Bella and Lecter have another session, in which Bella admits that Crawford knows something is wrong. But she claims, "I'm not mad at Jack. And there's no point at being mad at cancer for being cancer." Bella is wretched, miserable at her fate and its inevitability, and Lecter takes the moment to ask, kindly but firmly, if this is the time to be pulling away from her husband.
Will can't sleep. And when he can, he wakes up to find himself having almost sleepwalked off the roof of his house. Lecter equates his situation to the Angelmaker's: he is chasing some sort of perfect peace, whereas Graham has accepted its non-existence and now has the bad dreams to show for it. He also suggests that it might be time for a Screw This, I'm Outta Here! from Graham. "The Angelmaker will be destroyed by what's happening inside his head. You don't have to be." Then he smells Graham. And while he plays it for laughs, Lecter has already twice smelled disease on someone in this episode alone.

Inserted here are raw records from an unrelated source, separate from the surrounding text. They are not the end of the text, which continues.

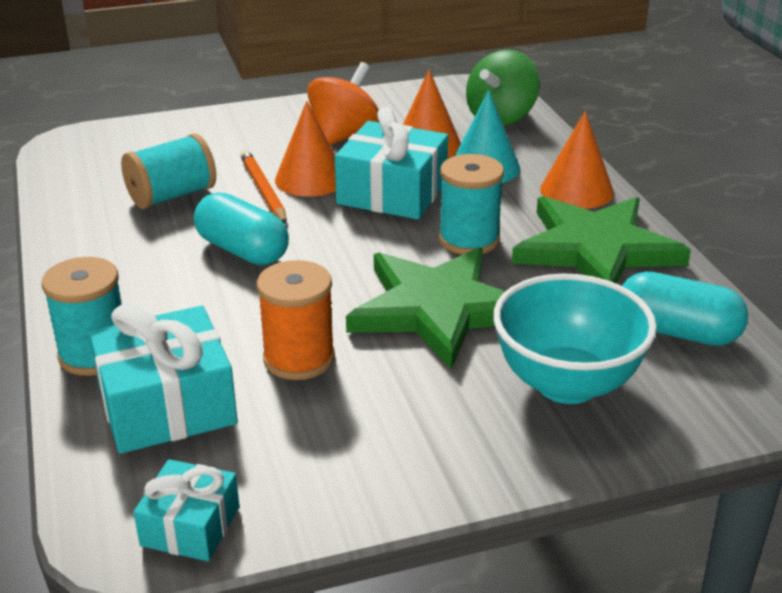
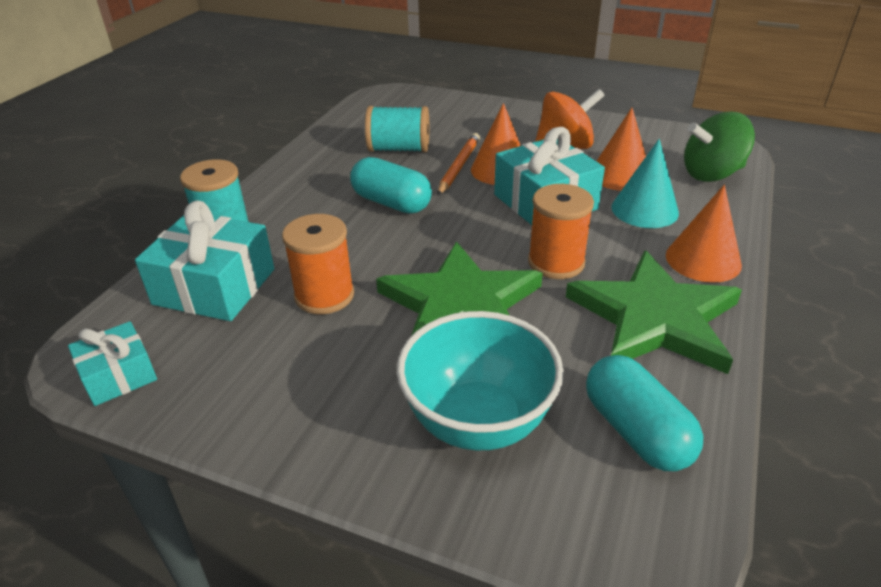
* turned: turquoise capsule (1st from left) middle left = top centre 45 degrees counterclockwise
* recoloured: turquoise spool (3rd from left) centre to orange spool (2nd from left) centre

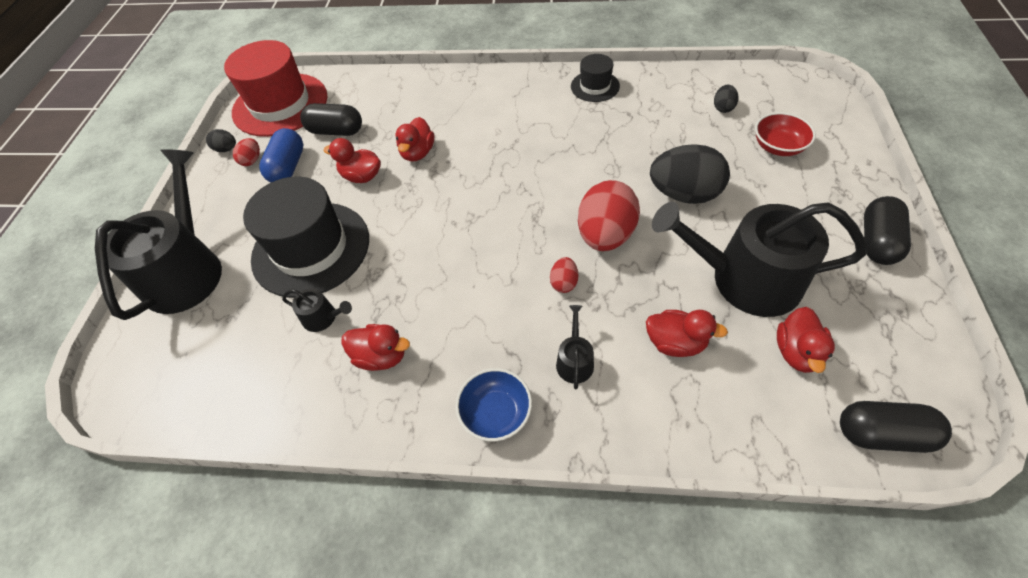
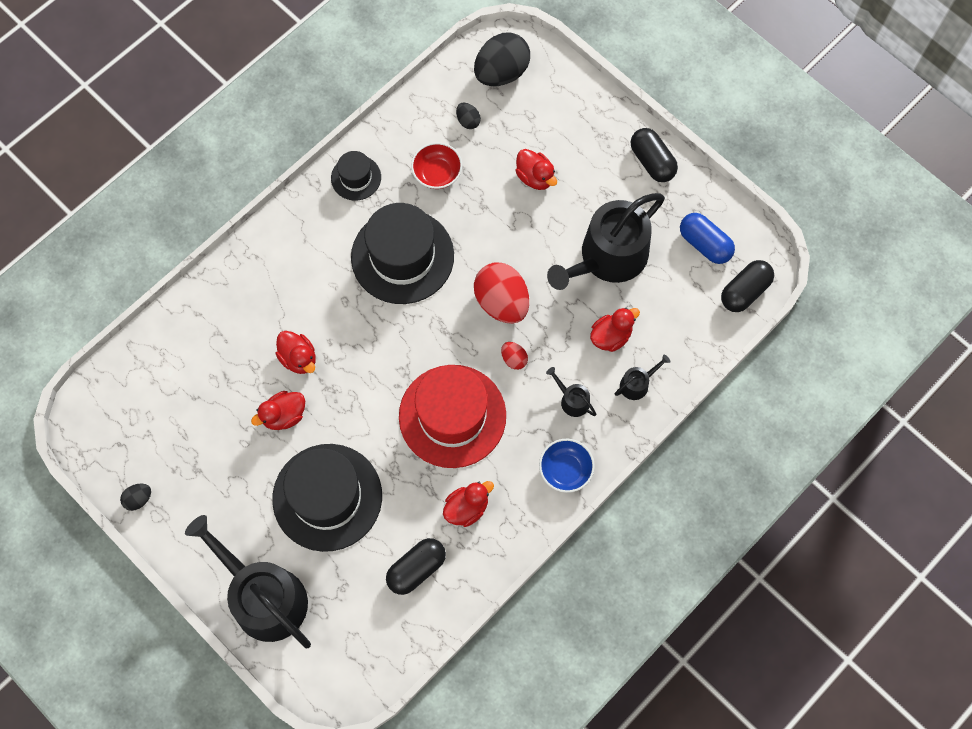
* moved: red hat top left to centre
* removed: red egg (1st from left) top left
* moved: blue capsule top left to top right
* moved: black watering can (2nd from left in the first image) middle left to black watering can (4th from left) centre
* moved: black capsule (1st from left) top left to bottom centre
* moved: black egg (2nd from left in the first image) top right to black egg (3rd from left) top centre
* moved: red bowl top right to top centre
* moved: red duck (5th from left in the first image) middle right to red duck (4th from left) top centre
* added: black hat (3rd from left) centre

Zellner has a match for the Angelmaker: Elliot Budish, who rang the cherries at the National Cancer Database. He disappeared from his home in Roanoke, VA four months ago, a month after he was diagnosed. His wife, Emma, admits to having left him, though not without reason: "I took a leave from work to be with him ... but what he wanted was to be alone. He just kept pulling away and pulling away. He made it clear he didn't want me there." As she speaks, we rack in on Crawford's face as the Eureka Moment kindles on it. He pulls it together enough to finish the interview, which yields the one important bit of information: Budish suffered a near-death experience as a boy. She points Behavioral Analysis to the barn where it happened.
Within, the Angelmaker has passed on. He managed to string himself up, becoming his own last victim—"It was his choice to die," Graham explains, "as much as he could make it." Then, in the privacy of this barn, he tries to make his own choice, protesting to Crawford that it's getting harder and harder to function. Crawford says he won't stop him from walking away if that's what he needs, but asks if Graham can really stand to do so with murdering going on. The choice would probably be more obvious if the Angelmaker didn't immediately stagger up to Graham, offering him a chance to transform into something better. Of course, the Angelmaker only offers this to criminals, so far as anyone knows, so this scarcely bodes well for— Oh good, he's actually still strung up.
Finally, we return to Lecter's office, where the doctor opens his door to show Bella out... only to find Crawford waiting without, begging for a word with his wife. It doesn't take long for Bella to figure out that he knows. It's lung cancer, stage four, due to errant liver cells. ("You smoke?" "The irony.") Bella announces that she does not want chemo, and Crawford returns with the promise that he is going to stand by her, no matter what. Both of them are fighting tears by the end of it. But Crawford isn't the only one showing his colors: Will visits his office and offers to stand by him as well. "I'm gonna sit here until you're ready to talk. You don't have to say a word until you're ready, but... I'm not going anywhere until you do."